MR imaging shows abnormal T2 hyperintensities of the cord, focal cord enhancement and/or enlarged draining veins . In our case the intercostals and lumbar arteries were catherized and did not reveal any fistula. Left internal iliac arteriogram showed mildly enlarged lateral sacral artery feeding the dural AVF at the level of S1 with a tortuous draining vein extending upto D11 in the posterior aspect of the dural sac.

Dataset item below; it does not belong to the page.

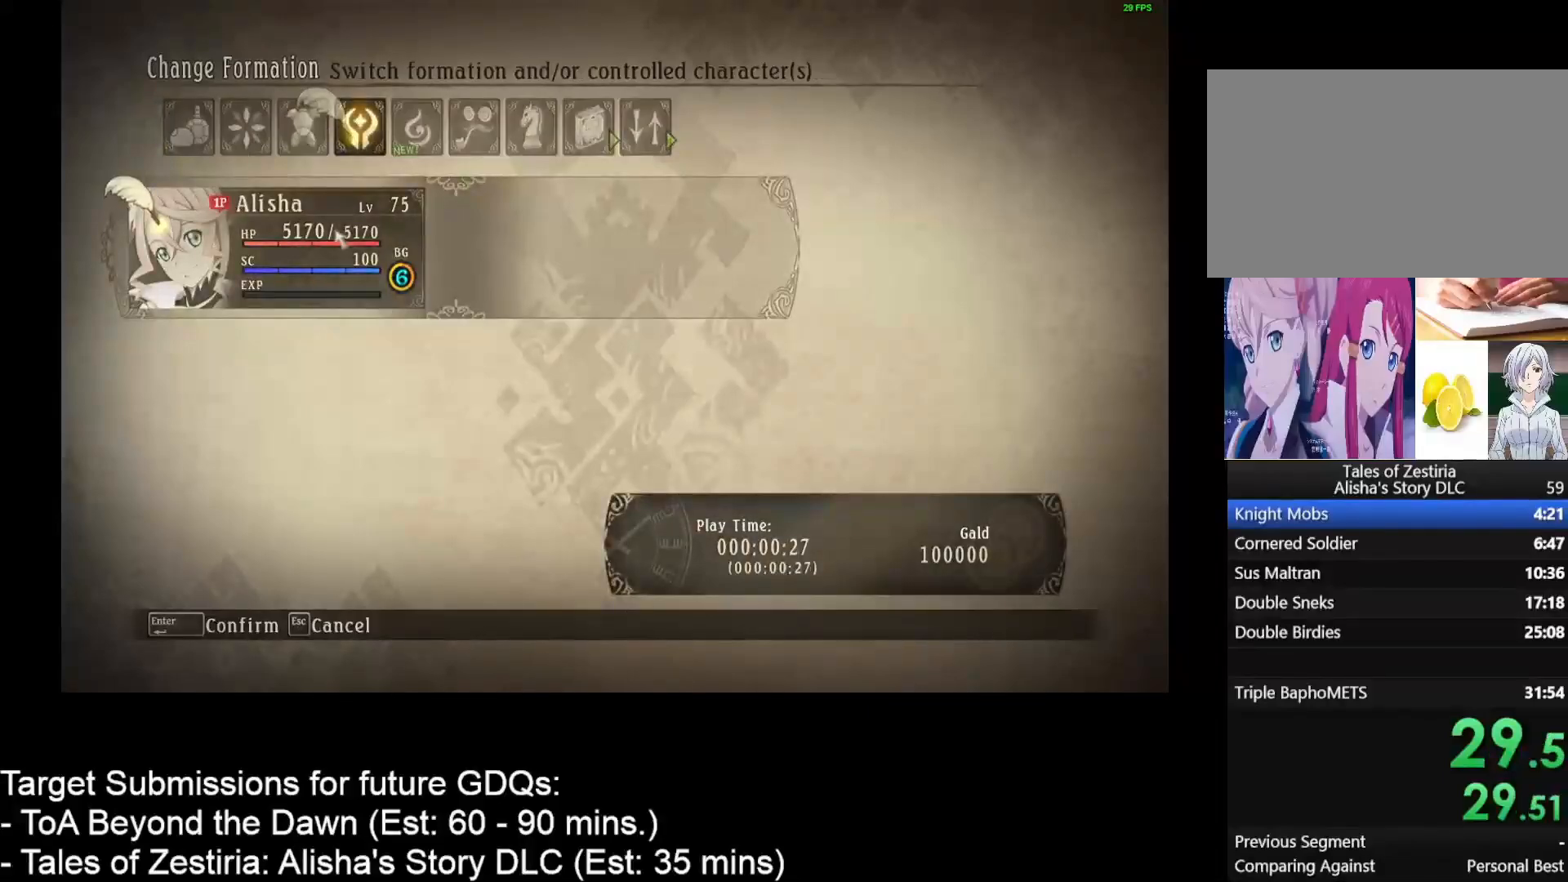
{"keys": [], "mouse": [], "events": [[33, "mouse_left", "up"]]}
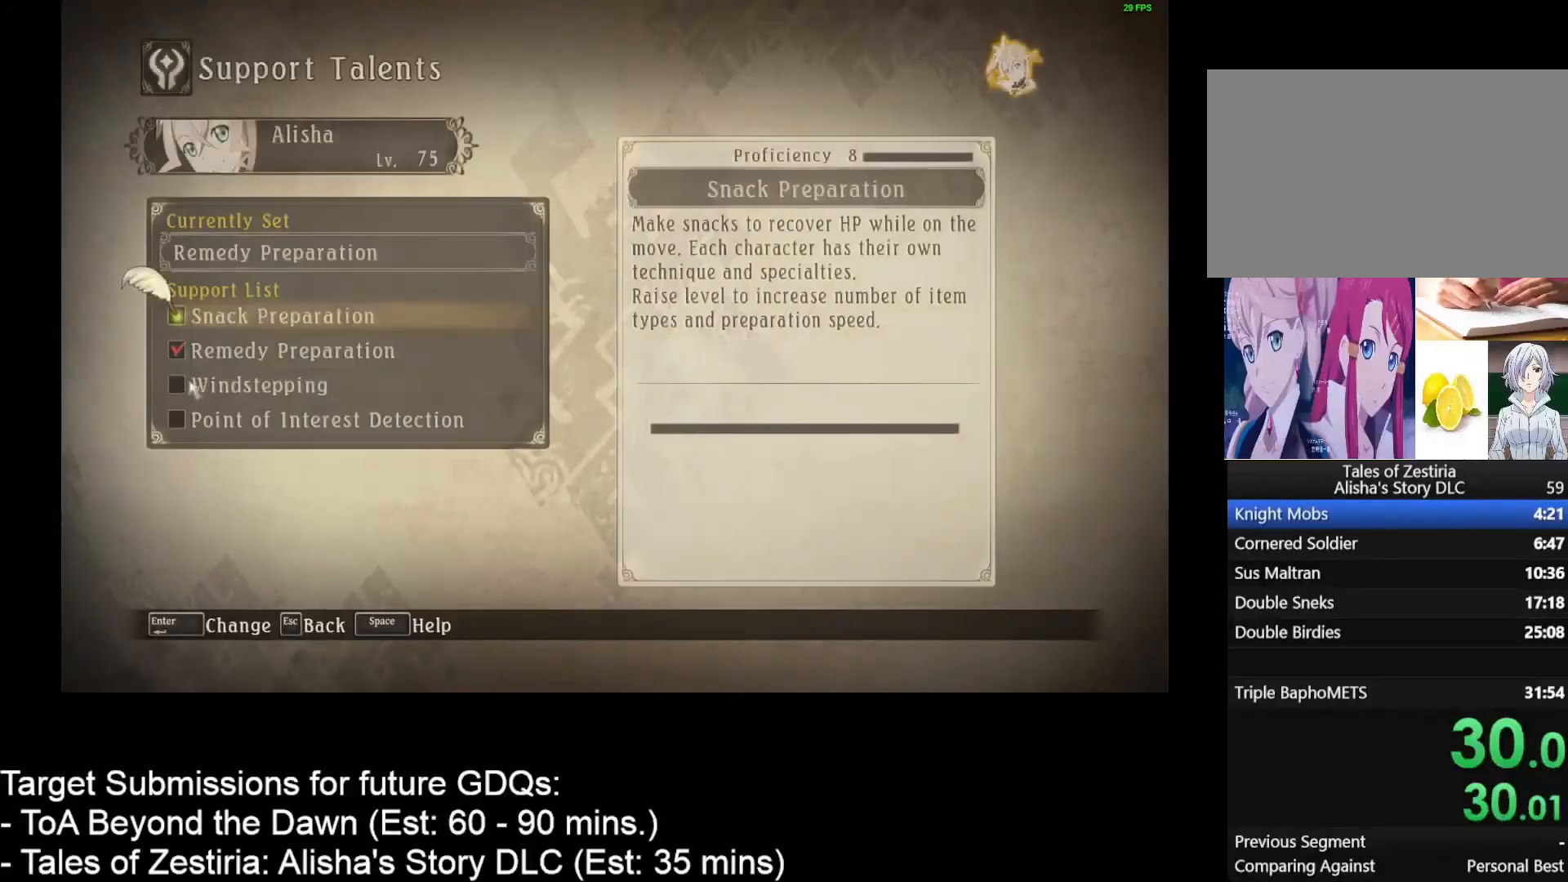
{"keys": [], "mouse": ["left"], "events": [[467, "mouse_left", "down"]]}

Treatment of dural fistulas is either by means of surgery or by endovascular embolisation, both of which are equally effective. The endovascular treatment is by embolization which can be done by using IBCA (glue) or particulate material. It was observed that the rate of recanalization of spinal dural AVF is high when particulate material was used as the embolic agent.
Incidence of spinal dural AVF in the sacral region is quite rare. MRI may indicate the diagnosis, but the final test of choice is digital subtraction arteriogram. Complete spinal arteriographic evaluation should include the internal iliac arteries to identify a fistula in the sacral region, when other levels have failed to demonstrate the lesion.